La place des comités régionaux, débat inachevé à Marseille, est ici clairement précisée. Il s’agit d’adapter l’organigramme en collant aux 13 nouvelles régions administratives. Une inquiétude pointe cependant : les secrétaires régionaux ne seront-ils pas des « super-préfets » ? Par ailleurs, en autorisant la création d’« antennes » respectant les 22 anciennes régions, ne va-t-on pas engen­drer un, voire deux échelons bureaucratiques de plus ? Au moment de mettre les militantes et militants sur le terrain, faut-il alourdir les structures internes et la réunionite ? Notons que la récente charge de Martinez contre l’institutionnalisation du syndicalisme  [3] est singulièrement absente des documents de congrès. Or le problème des permanents n’est pas seulement le temps perdu dans des réunions institutionnelles plutôt qu’auprès des salarié.es, c’est aussi le temps perdu dans leurs bureaux...

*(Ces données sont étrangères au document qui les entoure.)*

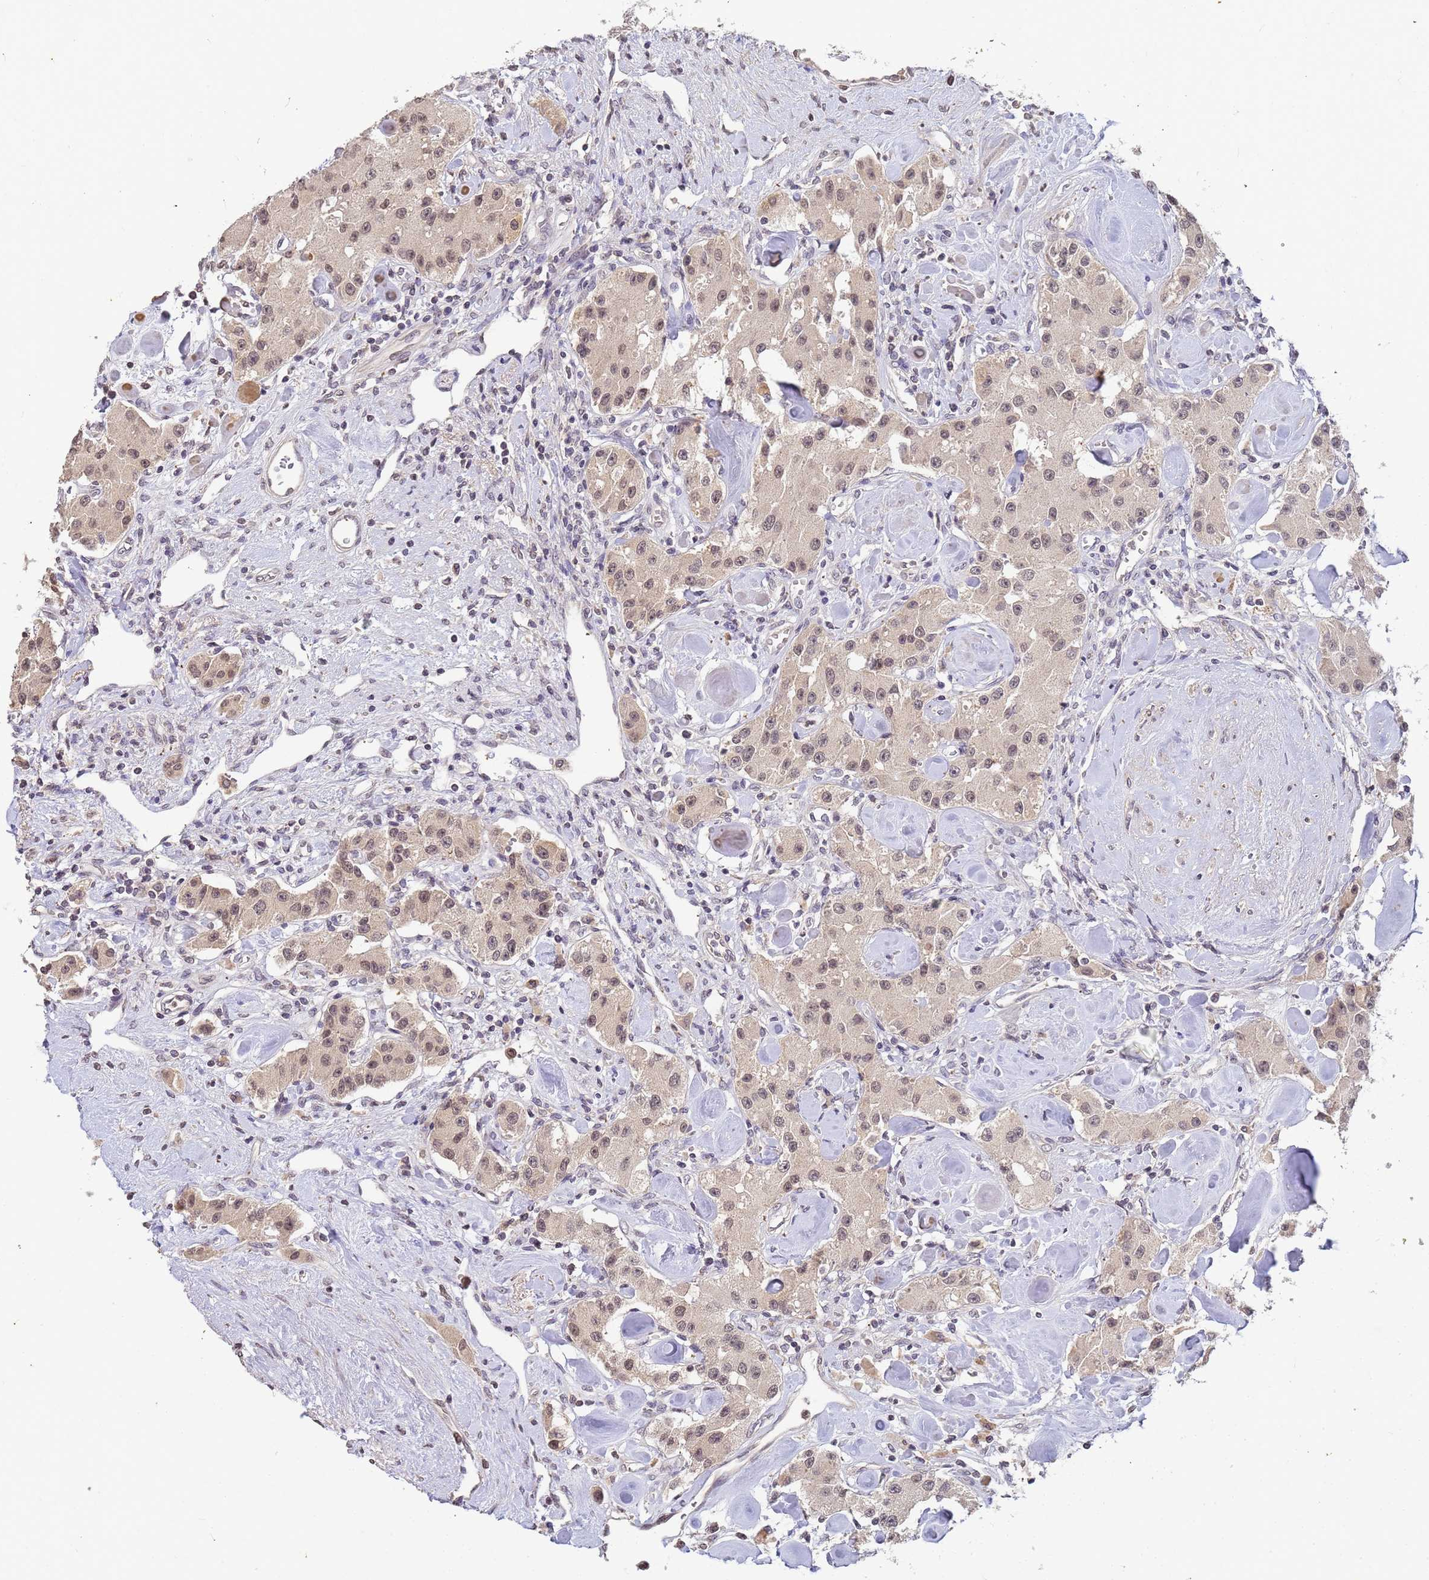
{"staining": {"intensity": "moderate", "quantity": ">75%", "location": "nuclear"}, "tissue": "carcinoid", "cell_type": "Tumor cells", "image_type": "cancer", "snomed": [{"axis": "morphology", "description": "Carcinoid, malignant, NOS"}, {"axis": "topography", "description": "Pancreas"}], "caption": "A photomicrograph showing moderate nuclear expression in about >75% of tumor cells in malignant carcinoid, as visualized by brown immunohistochemical staining.", "gene": "MYL7", "patient": {"sex": "male", "age": 41}}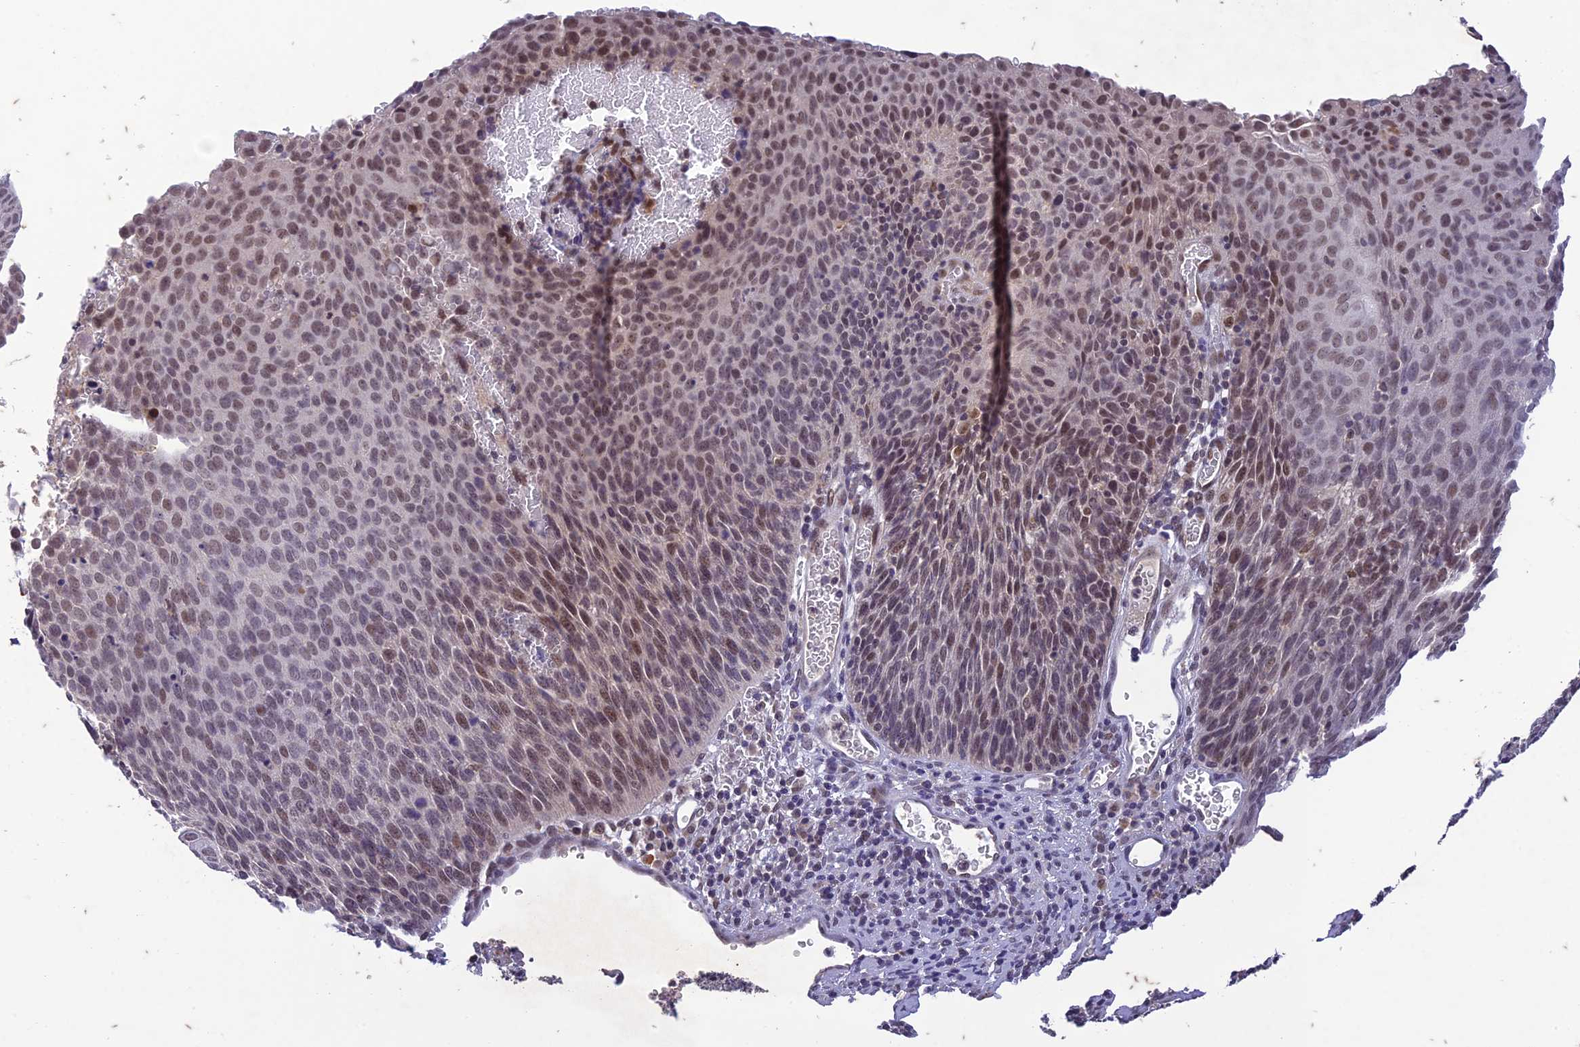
{"staining": {"intensity": "moderate", "quantity": "<25%", "location": "nuclear"}, "tissue": "cervical cancer", "cell_type": "Tumor cells", "image_type": "cancer", "snomed": [{"axis": "morphology", "description": "Squamous cell carcinoma, NOS"}, {"axis": "topography", "description": "Cervix"}], "caption": "Immunohistochemistry of cervical cancer reveals low levels of moderate nuclear positivity in approximately <25% of tumor cells. The staining was performed using DAB (3,3'-diaminobenzidine) to visualize the protein expression in brown, while the nuclei were stained in blue with hematoxylin (Magnification: 20x).", "gene": "POP4", "patient": {"sex": "female", "age": 55}}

Refonder la démocratie syndicale

Pour ce congrès, les documents préparatoires n’évoquent pas l’ouverture de tribunes de discussion, ce qui serait une régression. Fébrilité ? Volonté de contrôle ? Bien des signes le laissent entendre. Ainsi le document dénonce, sans citer de faits précis, des actions menées « par certaines structures, qui ne doivent pas, ne doivent plus, servir d’élément de division ». Les statuts réintègrent le préambule de 1936, qui interdisait les « fractions ». Dans le contexte de la réunification CGT-CGTU, cela visait le noyautage par le PCF mais aujourd’hui, qui est visé ? Il est bien hypocrite de stigmatiser ceux qui veulent « infléchir » les orientations syndicales quand ce congrès est déjà ficelé.

Quand on voit quelles candidates et candidats à la commission exécutive confédérale ont été retoqués par la commission ad hoc, il est assez aisé de lire que certaines « fractions », justement, se sont entendues pour se partager les places. Les choses sérieuses étant réglées, le débat peut s’ouvrir... Les syndicats ont jusqu’au 15 avril pour déposer leurs amendements.

Jean-Yves (militant du Livre-CGT)

[1« Déclaration des organisations syndicales du 6 décembre 2018 », CFDT, CGT, FO, CGC, CFTC, Unsa, FSU.

[2« Le gouvernement joue à l’incendiaire social : c’est irresponsable ! », CGT, 6 décembre 2018.

[3Philippe Martinez, « Nous devons réfléchir autrement », Politis, 30 janvier 2019.